● **SUPPLIED INFORMATION**
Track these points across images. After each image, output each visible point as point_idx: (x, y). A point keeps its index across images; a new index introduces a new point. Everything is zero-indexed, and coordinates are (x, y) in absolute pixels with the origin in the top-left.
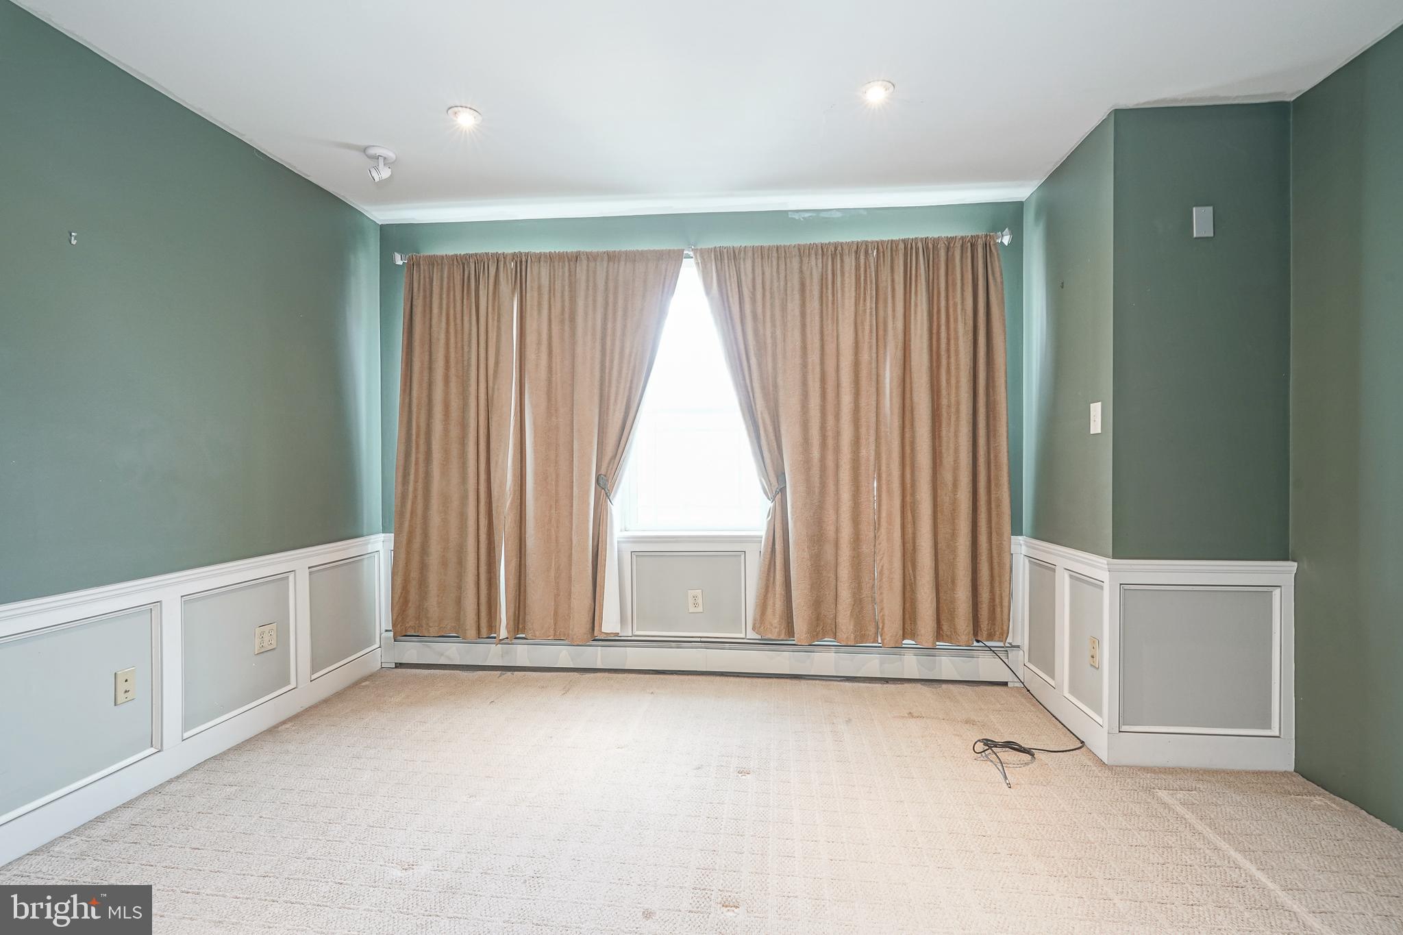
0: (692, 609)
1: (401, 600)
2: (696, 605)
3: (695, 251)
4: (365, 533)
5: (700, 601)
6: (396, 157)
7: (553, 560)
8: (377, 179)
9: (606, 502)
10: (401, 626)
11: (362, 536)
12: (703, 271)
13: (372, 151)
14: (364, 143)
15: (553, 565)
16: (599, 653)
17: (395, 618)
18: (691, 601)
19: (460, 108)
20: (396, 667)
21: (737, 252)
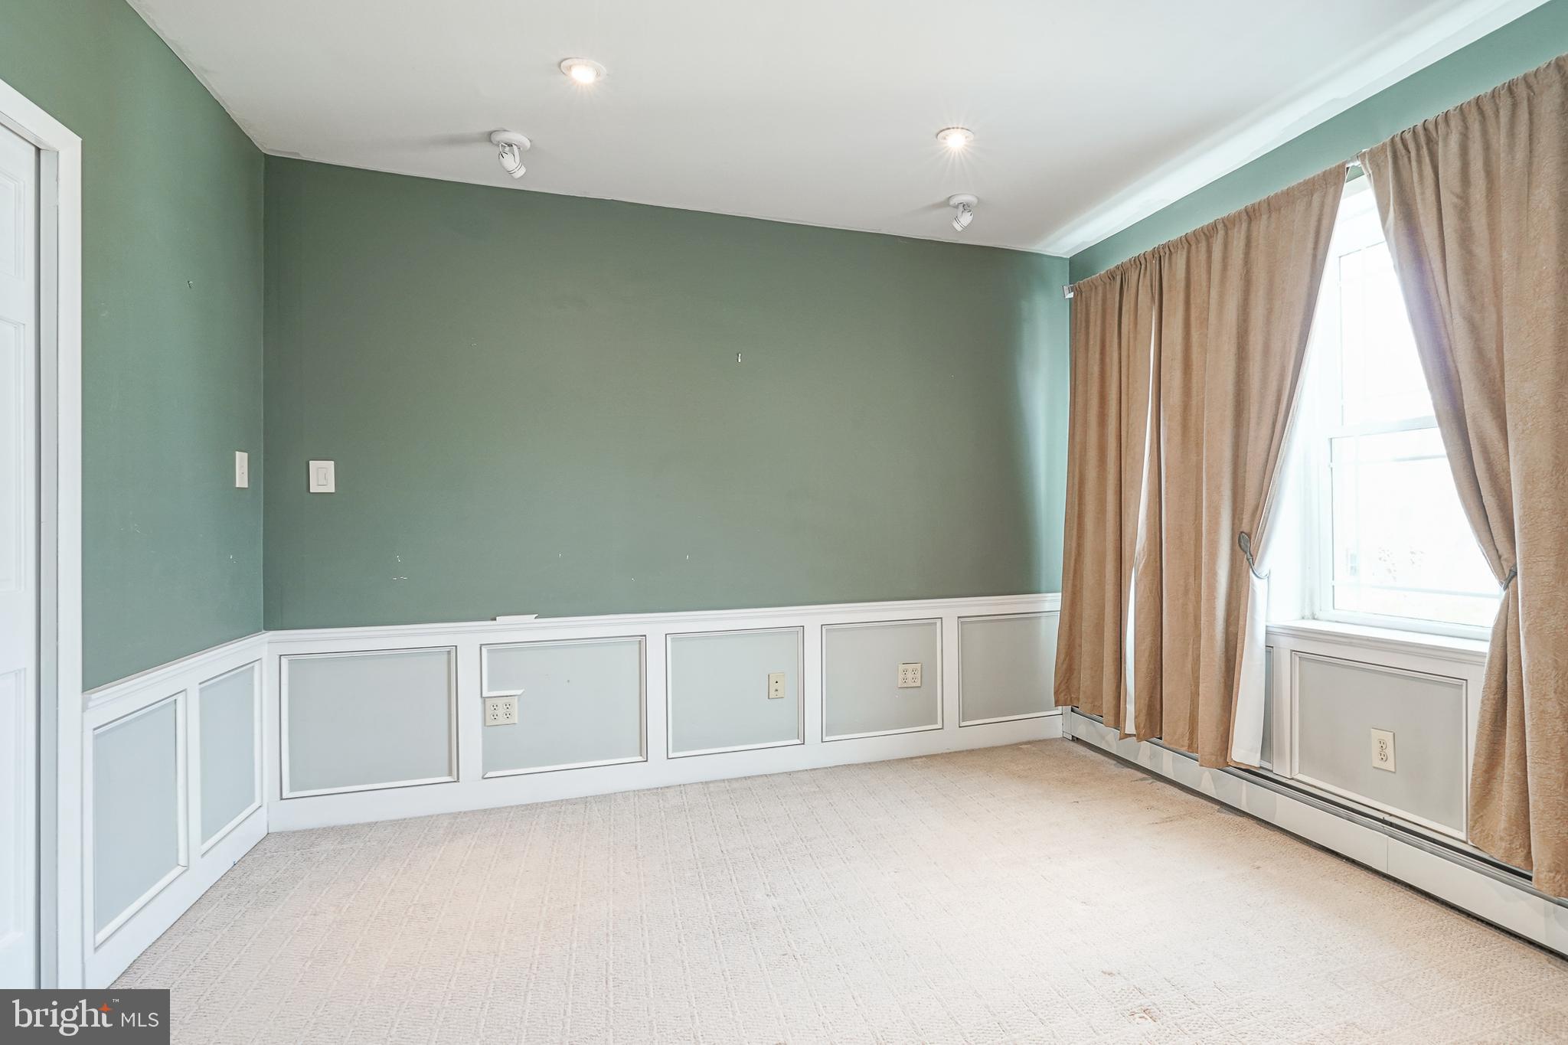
0: (1377, 763)
1: (1065, 666)
2: (1384, 758)
3: (1361, 156)
4: (1043, 588)
5: (1390, 751)
6: (978, 198)
7: (1190, 646)
8: (959, 228)
9: (1248, 572)
10: (1065, 695)
11: (1038, 592)
12: (1375, 186)
13: (954, 201)
14: (942, 198)
15: (1190, 653)
16: (1244, 788)
17: (1057, 684)
18: (1375, 748)
19: (947, 131)
20: (1073, 740)
21: (1431, 127)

● **WHAT YOU NEED TO DO**
Copy every line of the rows above verbatim, leaving out the pictures.

● **OUTPUT**
Track these points across images. After each image, output each visible point as point_idx: (x, y). A point keeps its index across images; a new index introduces a new point. Everything is zero-indexed, and coordinates are (x, y) in absolute pixels with the origin in the top-left.
0: (692, 609)
1: (401, 600)
2: (696, 605)
3: (695, 251)
4: (365, 533)
5: (700, 601)
6: (396, 157)
7: (553, 560)
8: (377, 179)
9: (606, 502)
10: (401, 626)
11: (362, 536)
12: (703, 271)
13: (372, 151)
14: (364, 143)
15: (553, 565)
16: (599, 653)
17: (395, 618)
18: (691, 601)
19: (460, 108)
20: (396, 667)
21: (737, 252)
0: (1377, 763)
1: (1065, 666)
2: (1384, 758)
3: (1361, 156)
4: (1043, 588)
5: (1390, 751)
6: (978, 198)
7: (1190, 646)
8: (959, 228)
9: (1248, 572)
10: (1065, 695)
11: (1038, 592)
12: (1375, 186)
13: (954, 201)
14: (942, 198)
15: (1190, 653)
16: (1244, 788)
17: (1057, 684)
18: (1375, 748)
19: (947, 131)
20: (1073, 740)
21: (1431, 127)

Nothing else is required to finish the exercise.